And this year, many of the films that will parade down at Toronto International Film Festival’s red carpets will hope to shift the dialogue not just in terms of awards buzz, but in other directions, too: equality in Hollywood; politics in Washington; even about nature of the movies, themselves. At TIFF, expect debate.
That’s what the filmmakers behind “The Battle of the Sexes,” one of the anticipated films heading to Toronto International Film Festival in the coming days, are hoping for. After the festival opens today with another tennis movie, the rivalry drama “Borg/McEnroe,” at Toronto International Film Festival with Jonathan Dayton and Valerie Faris (the directing duo who helmed 2006’s “Little Miss Sunshine”) will premiere their drama about the 1973 showdown between Billie Jean King and Bobby Riggs.

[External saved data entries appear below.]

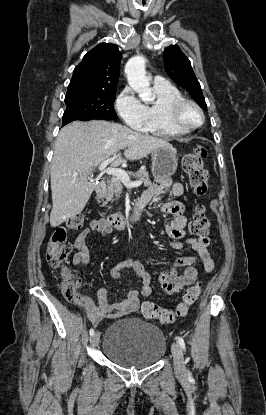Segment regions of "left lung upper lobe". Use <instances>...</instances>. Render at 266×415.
<instances>
[{"mask_svg":"<svg viewBox=\"0 0 266 415\" xmlns=\"http://www.w3.org/2000/svg\"><path fill=\"white\" fill-rule=\"evenodd\" d=\"M163 60L169 77L183 87L201 108L207 110L205 98L192 70L191 62L180 48L177 45L167 47L163 53Z\"/></svg>","mask_w":266,"mask_h":415,"instance_id":"obj_1","label":"left lung upper lobe"}]
</instances>
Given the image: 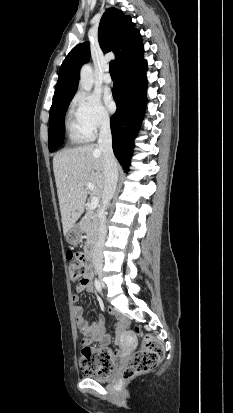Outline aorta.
I'll return each instance as SVG.
<instances>
[{
	"mask_svg": "<svg viewBox=\"0 0 233 413\" xmlns=\"http://www.w3.org/2000/svg\"><path fill=\"white\" fill-rule=\"evenodd\" d=\"M93 70L89 64L82 66L80 70V81L79 86L86 92L91 91L93 87Z\"/></svg>",
	"mask_w": 233,
	"mask_h": 413,
	"instance_id": "1",
	"label": "aorta"
}]
</instances>
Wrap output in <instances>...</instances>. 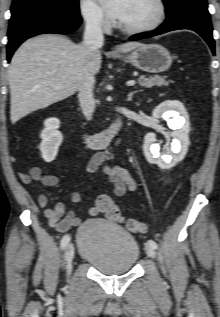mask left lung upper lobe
I'll use <instances>...</instances> for the list:
<instances>
[{
    "instance_id": "obj_1",
    "label": "left lung upper lobe",
    "mask_w": 220,
    "mask_h": 317,
    "mask_svg": "<svg viewBox=\"0 0 220 317\" xmlns=\"http://www.w3.org/2000/svg\"><path fill=\"white\" fill-rule=\"evenodd\" d=\"M166 6V12L173 11L179 4L181 0H163Z\"/></svg>"
}]
</instances>
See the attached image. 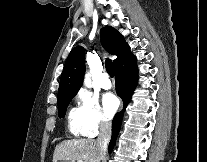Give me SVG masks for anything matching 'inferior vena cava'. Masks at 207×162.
<instances>
[{
    "mask_svg": "<svg viewBox=\"0 0 207 162\" xmlns=\"http://www.w3.org/2000/svg\"><path fill=\"white\" fill-rule=\"evenodd\" d=\"M111 139V123L106 120L100 122V133L96 140L98 145L100 160L104 159L106 156L108 144Z\"/></svg>",
    "mask_w": 207,
    "mask_h": 162,
    "instance_id": "obj_1",
    "label": "inferior vena cava"
}]
</instances>
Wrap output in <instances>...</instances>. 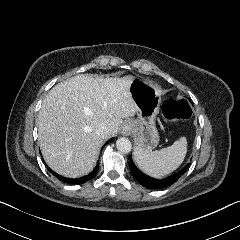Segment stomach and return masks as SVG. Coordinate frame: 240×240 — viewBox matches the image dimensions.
<instances>
[{
	"instance_id": "0dacf381",
	"label": "stomach",
	"mask_w": 240,
	"mask_h": 240,
	"mask_svg": "<svg viewBox=\"0 0 240 240\" xmlns=\"http://www.w3.org/2000/svg\"><path fill=\"white\" fill-rule=\"evenodd\" d=\"M129 93L136 117L125 121L130 131L123 130V133L133 136L135 147L149 152L159 143L155 118L162 102V89L150 79L134 77L129 85Z\"/></svg>"
}]
</instances>
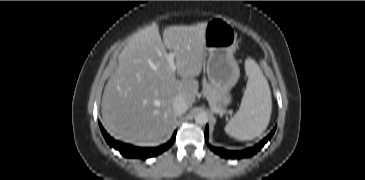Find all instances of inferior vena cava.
<instances>
[{"instance_id":"602c4592","label":"inferior vena cava","mask_w":365,"mask_h":180,"mask_svg":"<svg viewBox=\"0 0 365 180\" xmlns=\"http://www.w3.org/2000/svg\"><path fill=\"white\" fill-rule=\"evenodd\" d=\"M187 104L184 101V99L180 96L176 97L173 101V109L176 113V115L180 116L184 114L187 111Z\"/></svg>"}]
</instances>
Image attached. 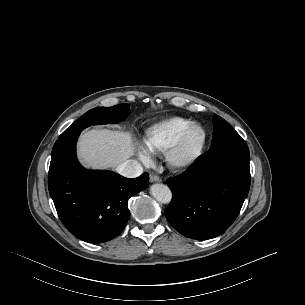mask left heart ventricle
<instances>
[{
    "instance_id": "left-heart-ventricle-1",
    "label": "left heart ventricle",
    "mask_w": 305,
    "mask_h": 305,
    "mask_svg": "<svg viewBox=\"0 0 305 305\" xmlns=\"http://www.w3.org/2000/svg\"><path fill=\"white\" fill-rule=\"evenodd\" d=\"M202 138V132L199 129H194L187 139V150H194L200 143Z\"/></svg>"
}]
</instances>
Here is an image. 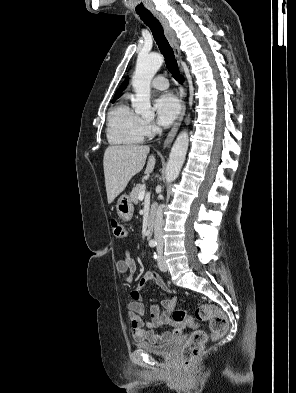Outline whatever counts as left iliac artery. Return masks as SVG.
I'll return each mask as SVG.
<instances>
[{
    "mask_svg": "<svg viewBox=\"0 0 296 393\" xmlns=\"http://www.w3.org/2000/svg\"><path fill=\"white\" fill-rule=\"evenodd\" d=\"M154 258L156 259L157 258V255H156V253L154 252Z\"/></svg>",
    "mask_w": 296,
    "mask_h": 393,
    "instance_id": "left-iliac-artery-1",
    "label": "left iliac artery"
}]
</instances>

The movie, starring Emma Stone and Steve Carell, holds obvious parallels for a movie industry with its own issues of gender equality, in both pay disparity and directing opportunity. For others, it will recall issues that dominated last year’s U.S. presidential campaign. But “Battle of the Sexes” may surprise moviegoers in its broad sympathies on both sides of the net.
“The one thing we didn’t want to have happened was this polarizing political document,” said Dayton. “Right now, there’s enough of that in the world. We wanted to tell a more personal story and keep it from becoming too binary.”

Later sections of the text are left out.